Dataset rows:
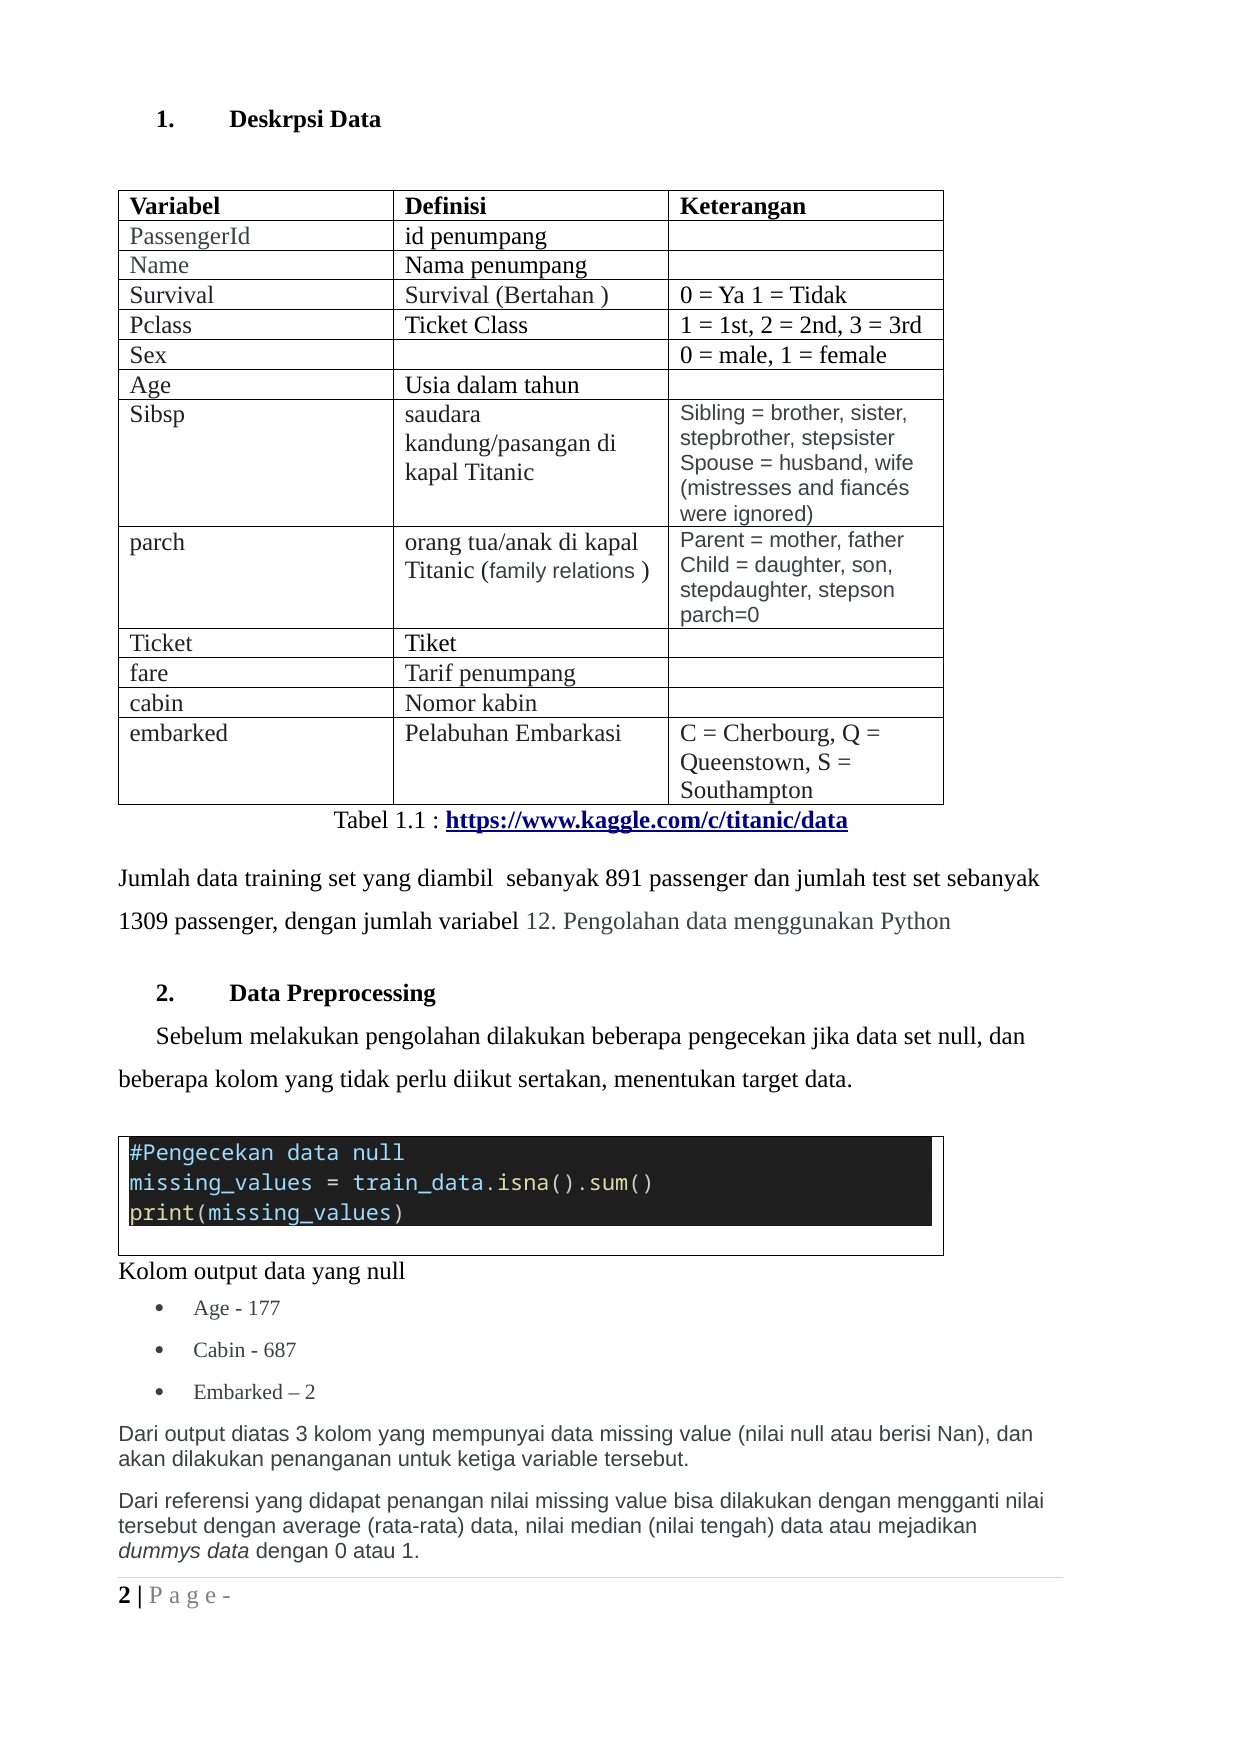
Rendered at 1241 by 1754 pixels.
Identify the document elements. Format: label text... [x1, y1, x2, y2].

table_header Keterangan [669, 191, 943, 220]
table_cell Name [119, 251, 393, 279]
table_cell Pelabuhan Embarkasi [394, 718, 668, 804]
table_cell Pclass [119, 310, 393, 339]
table_cell Age [119, 370, 393, 398]
table_cell fare [119, 658, 393, 687]
table_cell saudara kandung/pasangan di kapal Titanic [394, 400, 668, 526]
table_cell id penumpang [394, 221, 668, 249]
table_header Definisi [394, 191, 668, 220]
table_cell Tarif penumpang [394, 658, 668, 687]
table_cell Survival (Bertahan ) [394, 280, 668, 309]
table_cell embarked [119, 718, 393, 804]
table_cell [669, 658, 943, 687]
table_cell cabin [119, 688, 393, 717]
table_cell [669, 221, 943, 249]
table_cell PassengerId [119, 221, 393, 249]
text Sebelum melakukan pengolahan dilakukan beberapa pengecekan jika data set null, dan beberapa kolom yang tidak perlu diikut sertakan, menentukan target data. [118, 1021, 1063, 1093]
list Cabin - 687 [156, 1337, 1063, 1362]
table_cell orang tua/anak di kapal Titanic (family relations ) [394, 527, 668, 627]
list Deskrpsi Data [156, 104, 1063, 132]
table_cell [394, 340, 668, 369]
table_cell [669, 370, 943, 398]
table_cell 0 = Ya 1 = Tidak [669, 280, 943, 309]
table_cell Usia dalam tahun [394, 370, 668, 398]
table_cell [669, 251, 943, 279]
table_cell Tiket [394, 629, 668, 657]
table_cell Sex [119, 340, 393, 369]
table_cell parch [119, 527, 393, 627]
list Embarked – 2 [156, 1379, 1063, 1404]
text Tabel 1.1 : https://www.kaggle.com/c/titanic/data [118, 805, 1063, 834]
table_cell 0 = male, 1 = female [669, 340, 943, 369]
table_cell Nomor kabin [394, 688, 668, 717]
table_cell C = Cherbourg, Q = Queenstown, S = Southampton [669, 718, 943, 804]
table_cell Ticket Class [394, 310, 668, 339]
table_cell 1 = 1st, 2 = 2nd, 3 = 3rd [669, 310, 943, 339]
table_cell Nama penumpang [394, 251, 668, 279]
table_header #Pengecekan data null missing_values = train_data.isna().sum() print(missing_values) [119, 1137, 943, 1255]
table_cell Sibling = brother, sister, stepbrother, stepsister Spouse = husband, wife (mistresses and fiancés were ignored) [669, 400, 943, 526]
text Dari output diatas 3 kolom yang mempunyai data missing value (nilai null atau berisi Nan), dan akan dilakukan penanganan untuk ketiga variable tersebut. [118, 1421, 1063, 1471]
table_cell [669, 688, 943, 717]
text Dari referensi yang didapat penangan nilai missing value bisa dilakukan dengan mengganti nilai tersebut dengan average (rata-rata) data, nilai median (nilai tengah) data atau mejadikan dummys data dengan 0 atau 1. [118, 1488, 1063, 1563]
list Age - 177 [156, 1295, 1063, 1320]
table_header Variabel [119, 191, 393, 220]
table_cell [669, 629, 943, 657]
text Kolom output data yang null [118, 1256, 1063, 1285]
table_cell Sibsp [119, 400, 393, 526]
list Data Preprocessing [156, 978, 1063, 1006]
table_cell Survival [119, 280, 393, 309]
table_cell Parent = mother, father Child = daughter, son, stepdaughter, stepson parch=0 [669, 527, 943, 627]
table_cell Ticket [119, 629, 393, 657]
text Jumlah data training set yang diambil sebanyak 891 passenger dan jumlah test set sebanyak 1309 passenger, dengan jumlah variabel 12. Pengolahan data menggunakan Python [118, 863, 1063, 934]
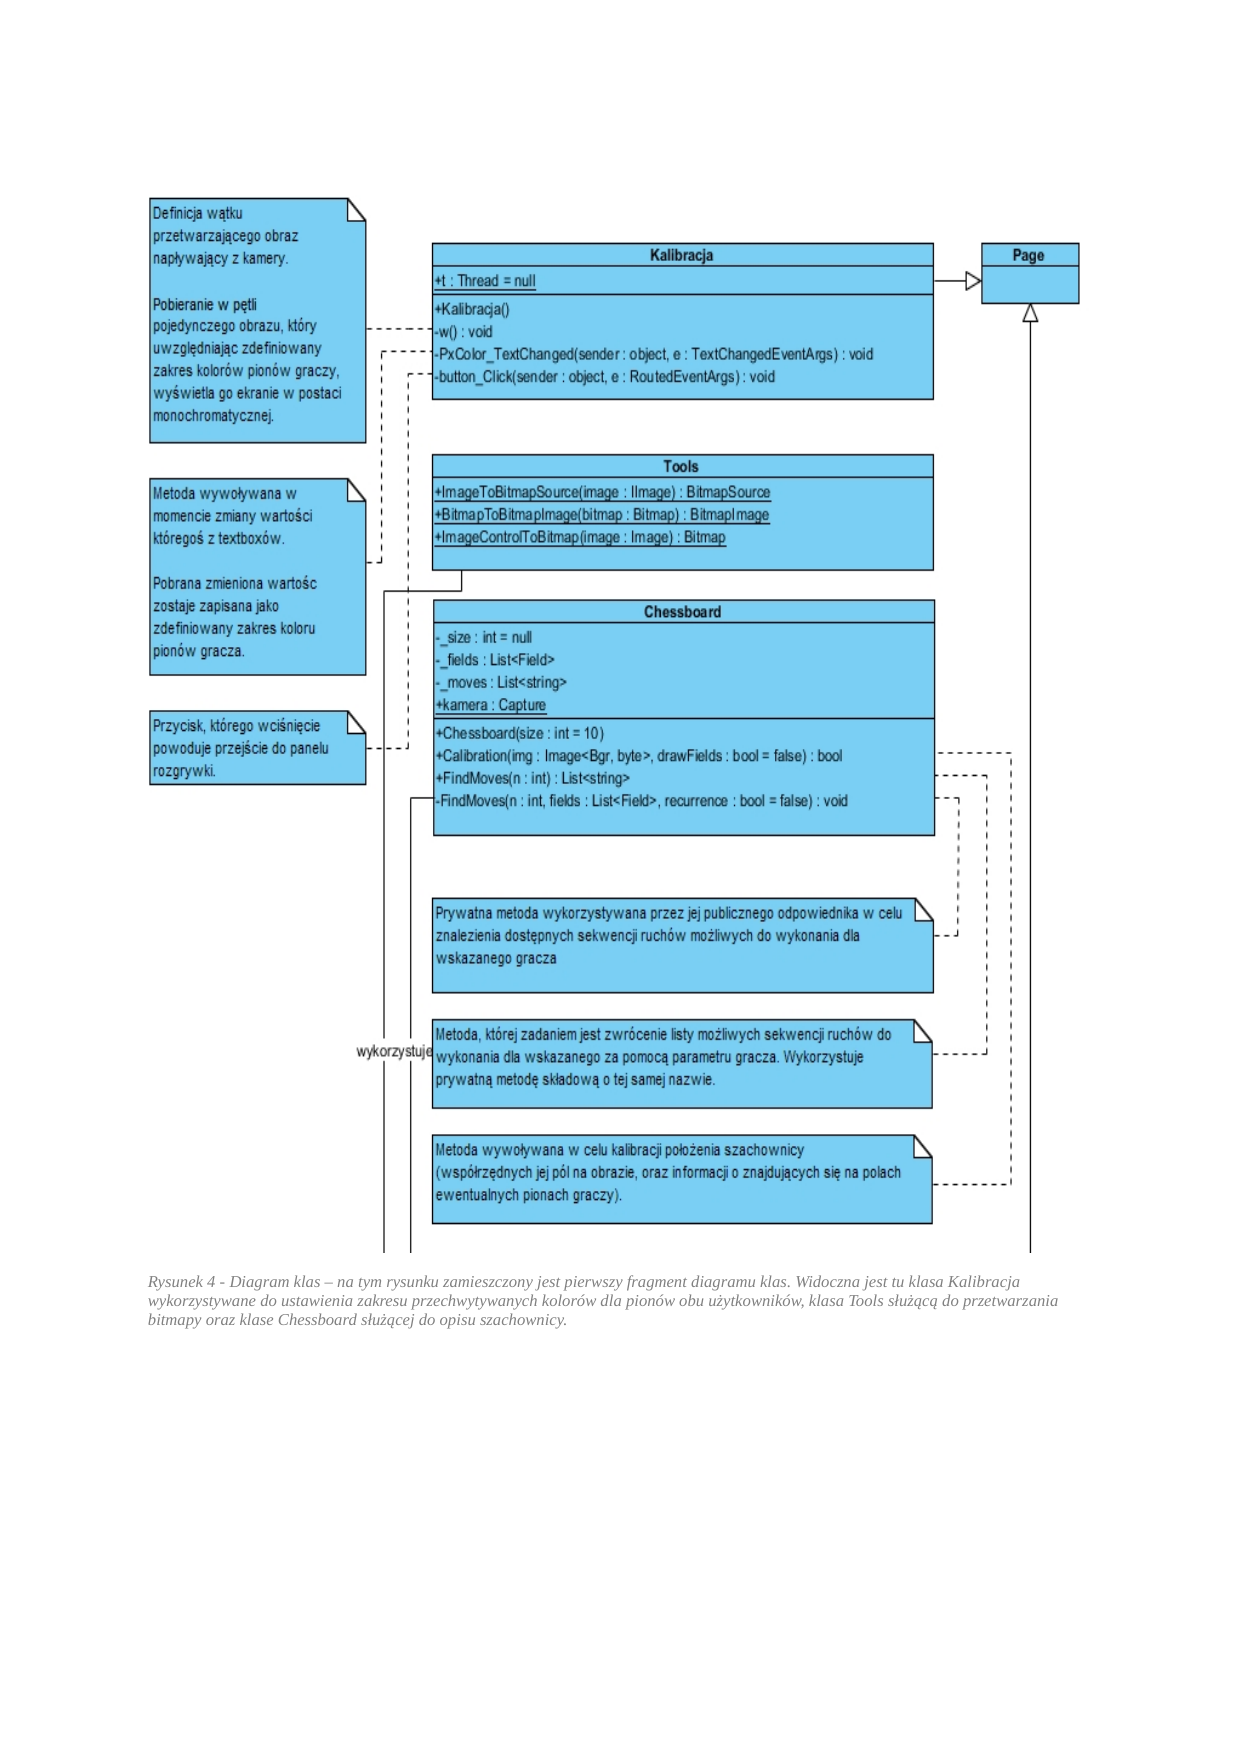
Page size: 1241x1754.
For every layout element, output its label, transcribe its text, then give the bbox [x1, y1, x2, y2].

text Rysunek 4 - Diagram klas – na tym rysunku zamieszczony jest pierwszy fragment diagramu klas. Widoczna jest tu klasa Kalibracja wykorzystywane do ustawienia zakresu przechwytywanych kolorów dla pionów obu użytkowników, klasa Tools służącą do przetwarzania bitmapy oraz klase Chessboard służącej do opisu szachownicy. [148, 1271, 1093, 1329]
picture [147, 195, 1093, 1253]
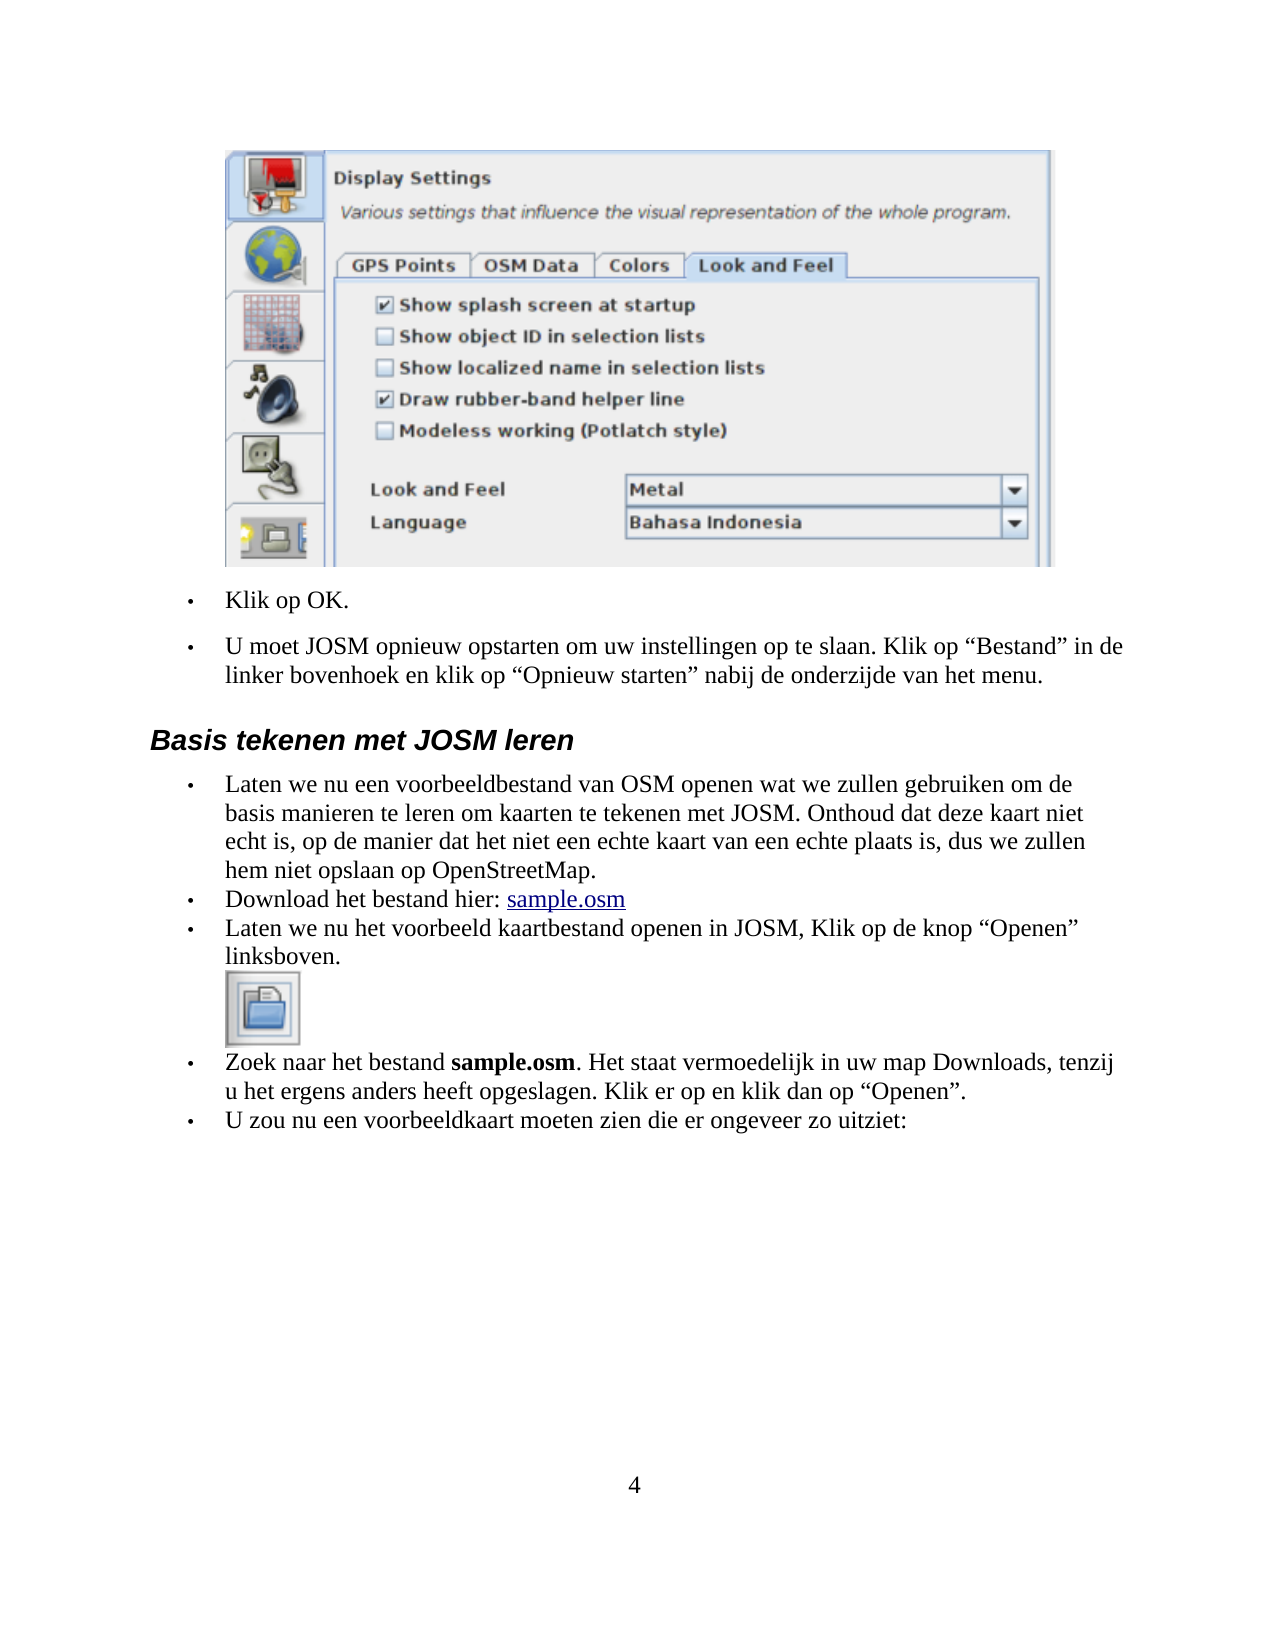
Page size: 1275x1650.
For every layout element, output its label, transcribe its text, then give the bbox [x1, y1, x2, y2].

Requirements: Count the lines in the items above that contain the word "Dari", treating uppercase and lowercase as distinct. Give only the number.

Task solution: 2